Tez did not want to go back for a while, but I was hooked. Little did I know how many times over the years I’d make the drive yet loved it every time. We had such enjoyable chats while wandering the mansion or reviewing the mounds of notes you produced. When I suggested expanding the book and explained my vision – you said “go for it Charlie-boy.” As I wrote you dug up data and contacts . Largely though you let me create, and for that you were amazing.
The more time we spent together the more fun we had. I struck a bond with a stranger. Your world became my world.
I got to know your loving, amazing soul-mate Louise. That classy woman was your perfect partner. I learned quickly how much you loved and adored your two kids, Danny Jr. and Genevieve, your grandchildren and great grandchildren.
Born in Trail in 1944 you grew up in the Kootenays and following high school attended “the school of hard knocks” you often chuckled. You worked the family concrete business, McGauley Ready Mix, before headed to Toronto to work construction in 1967. That’s where you met your gorgeous French-Canadian girl on a dance floor. Free spirits, three months later you both headed to Mexico in a VW van with flowers painted on it. Together you travelled the world for five years!

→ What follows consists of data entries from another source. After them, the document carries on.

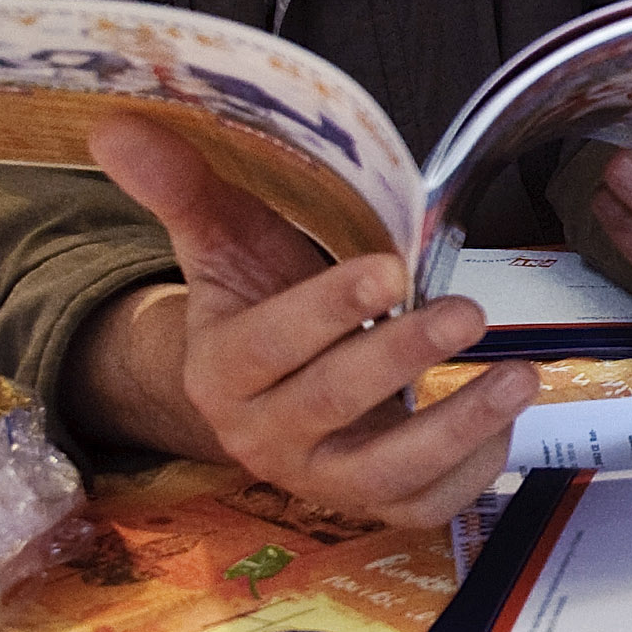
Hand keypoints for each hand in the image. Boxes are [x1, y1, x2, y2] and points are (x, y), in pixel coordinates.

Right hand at [72, 115, 531, 527]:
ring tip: (517, 377)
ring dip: (456, 427)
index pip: (271, 345)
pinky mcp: (374, 505)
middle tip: (468, 310)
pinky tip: (507, 417)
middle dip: (401, 356)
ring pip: (385, 472)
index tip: (388, 268)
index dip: (328, 310)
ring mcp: (322, 479)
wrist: (270, 388)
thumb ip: (180, 186)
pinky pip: (425, 505)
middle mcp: (264, 437)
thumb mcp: (222, 239)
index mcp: (222, 371)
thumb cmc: (258, 298)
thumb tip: (114, 126)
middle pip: (331, 403)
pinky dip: (472, 470)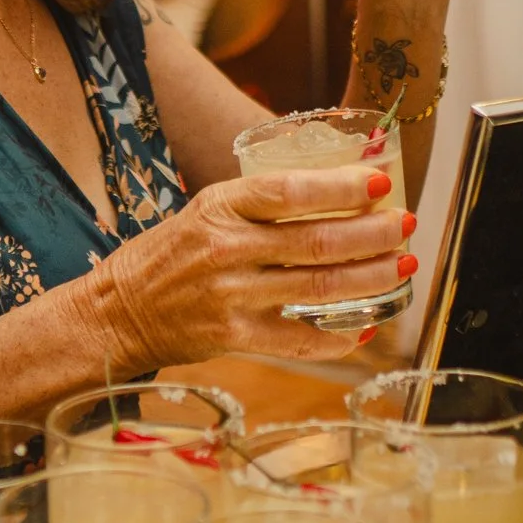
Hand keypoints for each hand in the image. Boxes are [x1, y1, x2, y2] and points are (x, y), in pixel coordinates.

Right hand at [78, 165, 412, 369]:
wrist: (117, 311)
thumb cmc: (168, 254)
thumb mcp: (206, 210)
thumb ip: (258, 204)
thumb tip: (333, 189)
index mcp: (220, 205)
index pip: (288, 191)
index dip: (339, 187)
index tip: (379, 183)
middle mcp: (226, 247)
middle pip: (316, 241)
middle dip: (372, 234)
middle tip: (405, 226)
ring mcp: (230, 295)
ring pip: (318, 286)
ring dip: (370, 279)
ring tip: (402, 267)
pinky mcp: (233, 336)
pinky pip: (298, 339)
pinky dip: (337, 337)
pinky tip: (365, 329)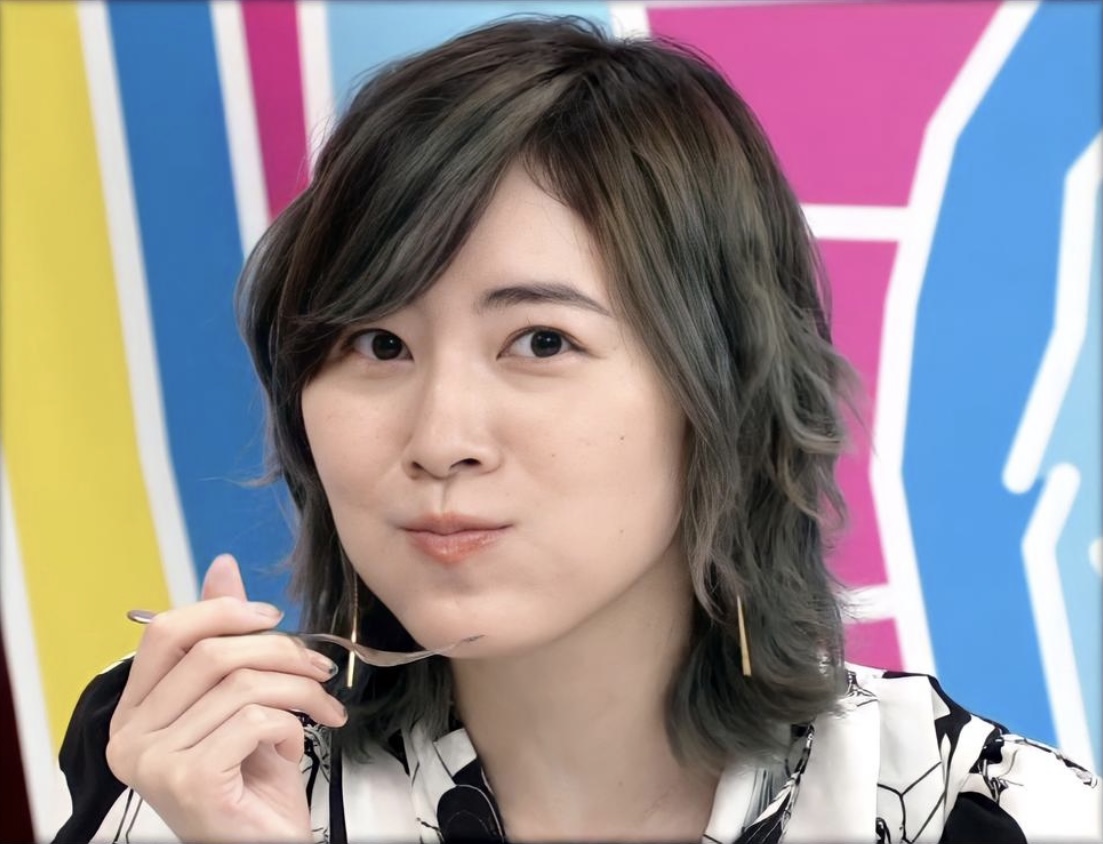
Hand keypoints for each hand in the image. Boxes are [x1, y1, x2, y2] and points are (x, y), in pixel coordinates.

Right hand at [106, 555, 347, 841]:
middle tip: (318, 667)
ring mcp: (154, 763)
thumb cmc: (253, 783)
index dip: (224, 611)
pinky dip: (291, 726)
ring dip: (300, 690)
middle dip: (281, 651)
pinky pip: (255, 720)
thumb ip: (225, 639)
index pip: (164, 632)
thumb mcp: (240, 701)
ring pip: (242, 684)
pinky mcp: (190, 781)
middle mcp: (131, 738)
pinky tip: (295, 746)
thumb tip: (223, 567)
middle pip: (211, 652)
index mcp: (134, 711)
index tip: (272, 617)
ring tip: (322, 709)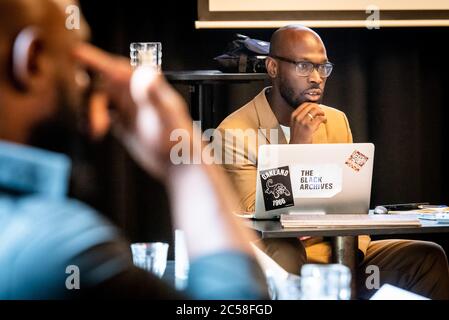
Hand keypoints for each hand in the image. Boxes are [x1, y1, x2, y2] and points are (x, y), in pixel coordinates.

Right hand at [73, 43, 191, 177]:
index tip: (76, 51)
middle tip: (87, 109)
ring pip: (99, 101)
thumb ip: (155, 94)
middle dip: (88, 91)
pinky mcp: (125, 127)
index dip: (96, 59)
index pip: (116, 68)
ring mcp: (129, 111)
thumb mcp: (166, 115)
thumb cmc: (179, 138)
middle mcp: (135, 96)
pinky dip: (92, 121)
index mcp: (144, 88)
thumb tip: (146, 73)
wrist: (179, 162)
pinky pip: (102, 117)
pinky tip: (91, 131)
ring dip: (91, 112)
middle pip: (102, 83)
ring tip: (97, 131)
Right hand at [289, 102, 326, 143]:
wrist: (296, 146)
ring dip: (322, 112)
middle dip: (318, 108)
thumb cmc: (298, 136)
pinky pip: (319, 118)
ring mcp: (303, 122)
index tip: (317, 108)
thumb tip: (313, 110)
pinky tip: (324, 121)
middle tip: (321, 112)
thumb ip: (301, 116)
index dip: (313, 104)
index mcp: (294, 115)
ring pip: (315, 110)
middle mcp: (297, 117)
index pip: (304, 104)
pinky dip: (324, 118)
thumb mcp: (296, 124)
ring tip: (323, 116)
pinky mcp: (309, 127)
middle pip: (311, 106)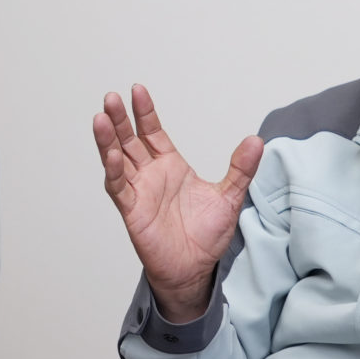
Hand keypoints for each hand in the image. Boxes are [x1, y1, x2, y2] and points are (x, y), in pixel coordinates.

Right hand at [93, 84, 263, 322]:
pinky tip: (111, 154)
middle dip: (120, 119)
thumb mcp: (231, 196)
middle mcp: (151, 175)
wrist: (196, 268)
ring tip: (102, 117)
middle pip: (129, 141)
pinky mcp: (133, 211)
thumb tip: (257, 140)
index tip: (138, 90)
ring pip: (117, 160)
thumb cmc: (207, 234)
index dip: (145, 112)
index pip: (152, 132)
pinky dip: (114, 171)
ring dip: (108, 140)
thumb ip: (241, 168)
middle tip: (112, 97)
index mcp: (171, 166)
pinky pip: (119, 187)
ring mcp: (139, 192)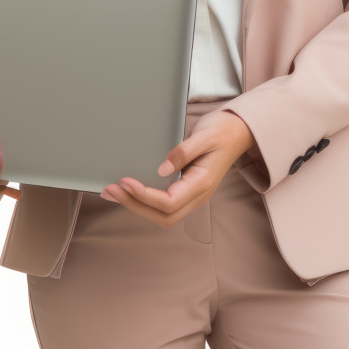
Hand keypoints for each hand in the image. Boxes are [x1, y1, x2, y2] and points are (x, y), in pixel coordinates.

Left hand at [99, 111, 253, 227]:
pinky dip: (143, 201)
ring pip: (162, 215)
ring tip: (113, 193)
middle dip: (134, 205)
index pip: (169, 202)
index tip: (125, 181)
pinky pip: (163, 205)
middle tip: (110, 190)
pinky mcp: (186, 190)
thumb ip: (184, 152)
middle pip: (163, 216)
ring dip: (136, 206)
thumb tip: (162, 169)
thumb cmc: (223, 132)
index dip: (145, 195)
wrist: (238, 132)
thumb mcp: (205, 136)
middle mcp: (197, 195)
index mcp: (203, 183)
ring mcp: (192, 195)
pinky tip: (129, 191)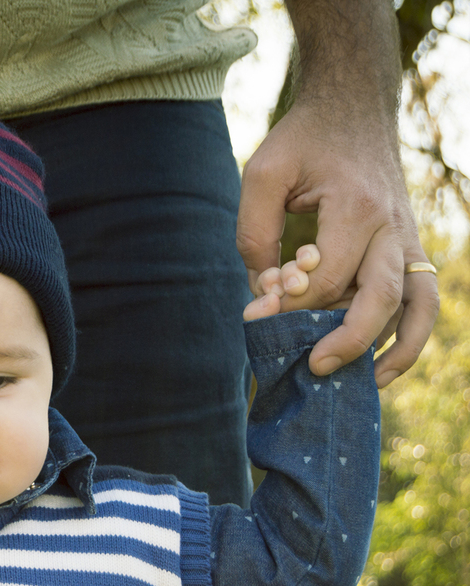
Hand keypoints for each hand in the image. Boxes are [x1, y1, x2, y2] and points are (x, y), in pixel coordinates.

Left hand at [236, 93, 438, 388]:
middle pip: (380, 297)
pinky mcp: (408, 247)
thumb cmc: (304, 140)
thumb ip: (254, 231)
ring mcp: (407, 238)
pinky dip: (411, 336)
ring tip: (362, 384)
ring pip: (416, 305)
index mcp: (357, 206)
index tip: (255, 316)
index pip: (326, 277)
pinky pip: (423, 300)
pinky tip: (383, 367)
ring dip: (394, 349)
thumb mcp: (264, 172)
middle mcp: (392, 226)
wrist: (352, 109)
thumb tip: (264, 291)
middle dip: (345, 339)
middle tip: (309, 368)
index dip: (289, 306)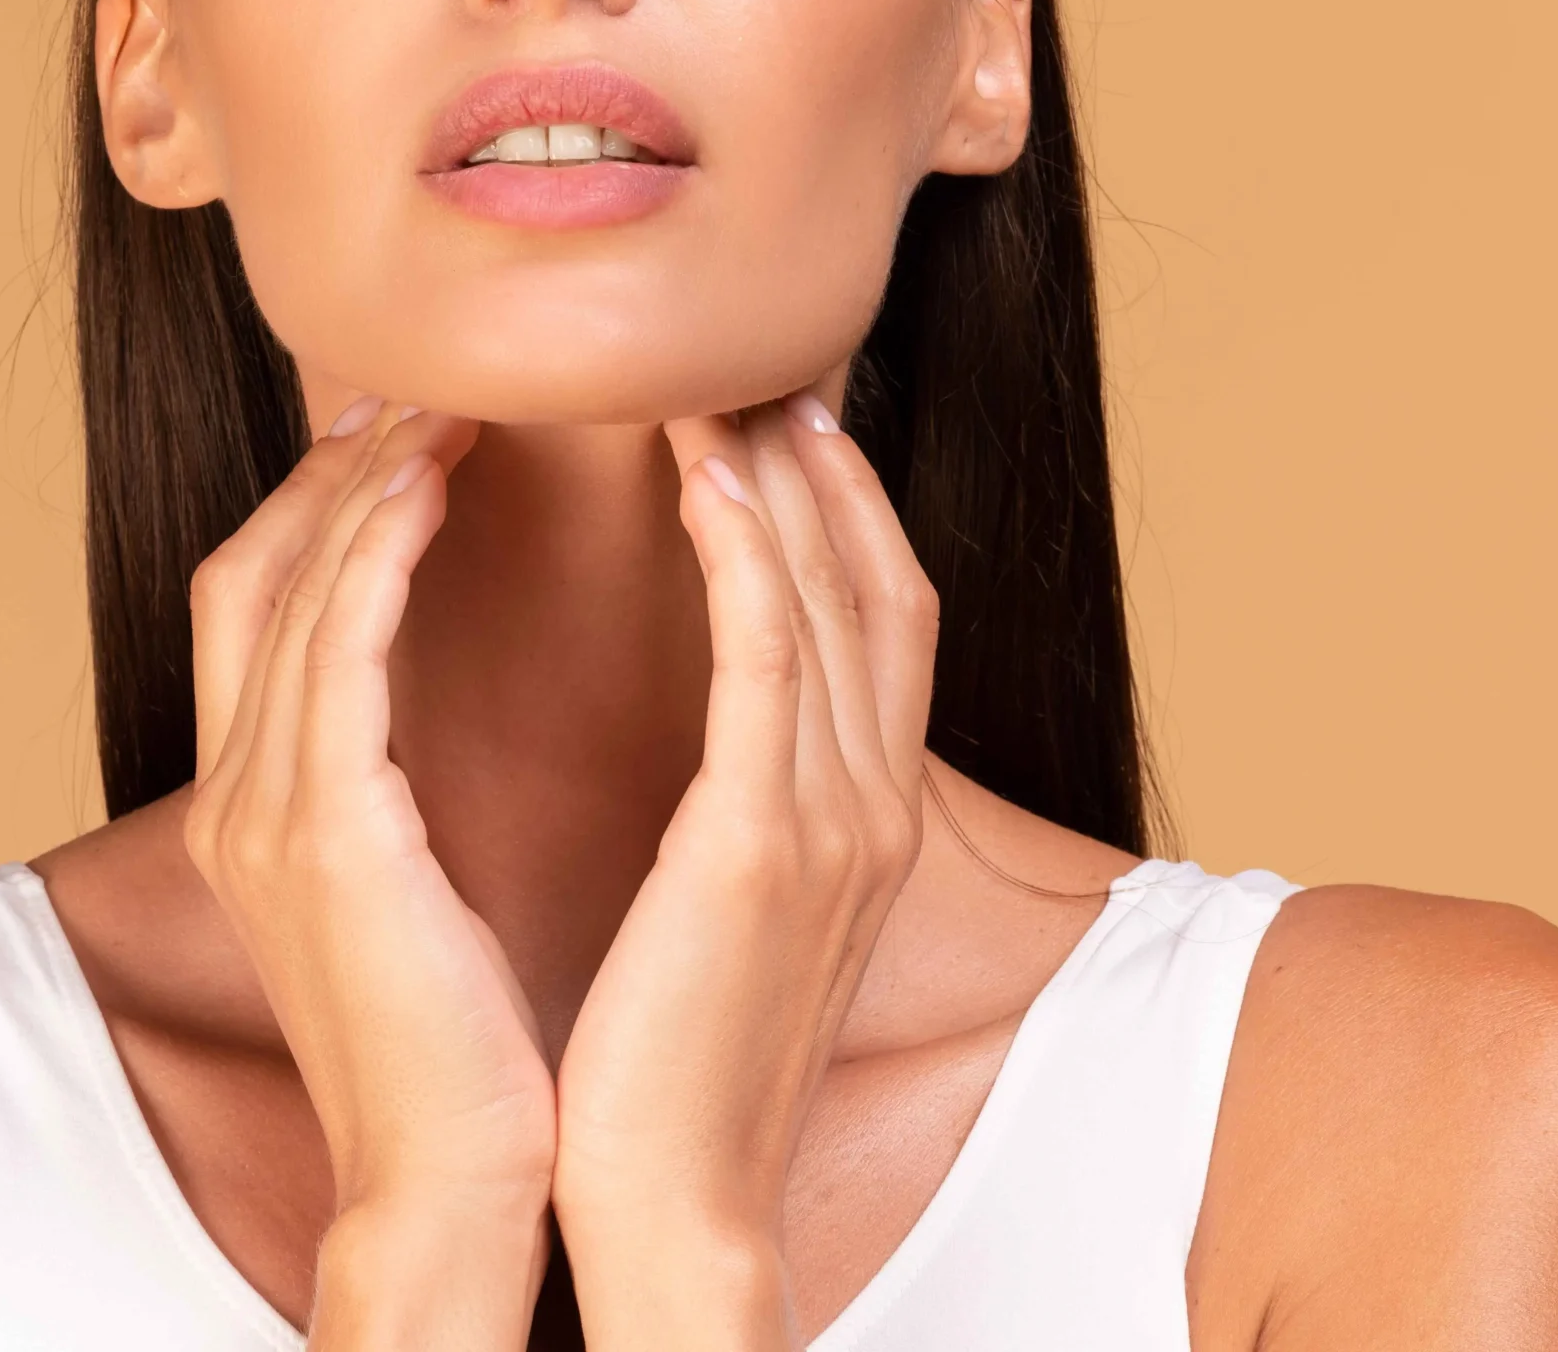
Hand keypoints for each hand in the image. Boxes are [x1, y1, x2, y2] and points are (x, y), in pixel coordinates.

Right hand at [180, 397, 551, 1345]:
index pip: (254, 606)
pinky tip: (428, 492)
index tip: (401, 437)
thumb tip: (424, 716)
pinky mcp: (326, 841)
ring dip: (361, 487)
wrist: (456, 1180)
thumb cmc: (461, 1043)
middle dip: (334, 471)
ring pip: (290, 593)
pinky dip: (372, 560)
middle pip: (254, 573)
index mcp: (259, 812)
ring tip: (443, 411)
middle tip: (427, 391)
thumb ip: (386, 790)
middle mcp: (239, 800)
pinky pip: (335, 658)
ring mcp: (269, 819)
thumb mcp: (407, 892)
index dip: (314, 508)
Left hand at [551, 394, 938, 1347]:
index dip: (848, 504)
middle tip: (755, 358)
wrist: (672, 1199)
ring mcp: (832, 827)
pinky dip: (749, 556)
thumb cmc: (679, 1058)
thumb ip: (753, 812)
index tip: (786, 415)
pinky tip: (706, 473)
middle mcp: (874, 807)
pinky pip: (768, 664)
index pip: (884, 617)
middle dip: (823, 460)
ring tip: (715, 374)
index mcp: (865, 820)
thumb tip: (722, 739)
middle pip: (876, 578)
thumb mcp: (740, 914)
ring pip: (829, 597)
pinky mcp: (762, 852)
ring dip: (780, 473)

Last stop was Africa where you put an engagement ring on Louise’s finger at the breathtaking Victoria Falls in Zimbabwe. Next stop Japan working with your brother before returning to Canada in 1974.
You helped run the family concrete business back in Trail until your parents sold it and retired in Nelson. Eventually the family took over the mansion there as a bed and breakfast and when your parents died in a tragic car crash you and Louise took over running it. Which is where I met you.
Your love for music and art was another joy we shared but most of all you loved to laugh. Your wit was razor sharp. Your heart was kind to, even though life had not always been easy for you.
But poor health stopped us both a few times. I was hospitalized four times with all the trips of critical nature. – but you stuck with me as I mended. You had major health issues as well. We kept promising not to ‘croak’ on each until I finished the book.
We had a great time as I shared chapters with you as they poured out, something I had never done with anyone. It was not about looking for comment from you it, it was sharing of the process. For you to experience it. Many days were spent in my back yard going over the details of the book.
I kept my word and in spring presented you the final manuscript which you were very pleased with. We sent it off in May.
With your health taking a downturn in the summer we decided to self publish in the hopes of seeing the book printed before either of us died. After weeks of analysing self-publishers we finally picked one, signed all the agreements, and handed them the manuscript. The book will be printed in February and we were both so excited waiting to see the results in print.
Now you are gone.
When the book arrives Dan, hopefully you will know it and look at it with me over my shoulder. Otherwise I may have to bring one with me when I go.
Keep a cold beer waiting Danny, and a good joke because I miss you already.